Parmi les grandes anecdotes de ce livre, ma préférée est sans doute celle de SCHNITZLER : « Que nous soyons amenés à nier l’existence de dieu … voilà qui devrait nous inciter à une certaine réserve … ».

Oui, merci Monsieur Jaccard, c’est toujours un plaisir de ne pas se savoir seul, même sur un sujet aussi futile que le sens de notre existence.

En lisant votre blog, je constate que nos lectures furent parallèles.
C’est bien là la raison de ce message : Vous persuader que des gens « normaux » rient aussi du mystère.

Je n’écris pas de livres, mon temps s’écoule en longues parties de pétanque, en photographiant des effets quantiques à la plage ou ailleurs, ce qu’on appelle la réalité quoi _ et puis je rêve aussi beaucoup.
Vous avez écrit ce livre, je l’ai lu en entier en en soulignant des tas de choses.

Pour vous remercier et vous rassurer, je m’empresse donc de vous confirmer la drôlerie de la vie :

– Découverte du Zarathoustra à 17 ans alors que j’étais au chevet d’une copine allemande malade dont j’étais amoureux.
Ainsi, au pied de son lit, les pages tournaient et j’oubliais la malade tandis que ma fièvre amoureuse devenait fièvre poétique.
Le lendemain matin, après une nuit à lire pour moi et de repos pour elle, je lui fit part de mon émerveillement sur le bouquin de son compatriote.

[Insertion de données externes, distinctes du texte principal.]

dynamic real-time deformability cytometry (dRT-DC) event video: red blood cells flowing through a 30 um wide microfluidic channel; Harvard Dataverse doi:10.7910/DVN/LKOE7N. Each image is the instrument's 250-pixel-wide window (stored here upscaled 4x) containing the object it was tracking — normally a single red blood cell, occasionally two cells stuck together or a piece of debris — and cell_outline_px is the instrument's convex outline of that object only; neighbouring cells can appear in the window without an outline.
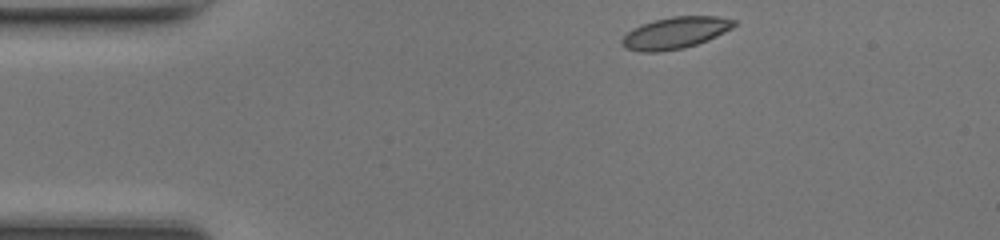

Elle me dit « tu aimes ?… Mais … c’est un Nihiliste !!! ».
Le ton qu’elle prit pour décrire cette race d’écrivains, je ne le compris que plus tard, mais le charme Franco/Allemand était rompu, c’est le livre que je gardai.

– Passé à l’épaisseur d’une porte de connaître CIORAN.
Jeunes des années 70, un collègue Roumain du nom de Sturdja si je me souviens bien, me propose de me présenter Cioran, ami de sa famille.
J’accepte en tremblant, ma peur était aussi forte que mes rires lorsque je le lisais.
Sturdja sonne, le viel homme n’ouvre pas, Sturdja insiste, Cioran : NON NON NON je ne veux voir personne.
Sturdja me regardant : une autre fois peut-être ?

– J’avoue : je n’y croyais plus.
Sachez que la chance m’a encore souri il y a quelques années en me délivrant un plaisir énorme.
A la FNAC un gros livre bleu sortait de la grisaille comme un néon de bar lorsque l’on a très soif.
Les autres livres sur les rayons deviennent invisibles, je tends donc le bras légèrement désabusé, craignant du commerce du papier une déception supplémentaire, ouvrait le livre en son milieu, et aussitôt, compris que je ne craindrai qu’une chose de ce livre : c’est de le finir.
Pessoa venait de rejoindre ses amis sur mes étagères.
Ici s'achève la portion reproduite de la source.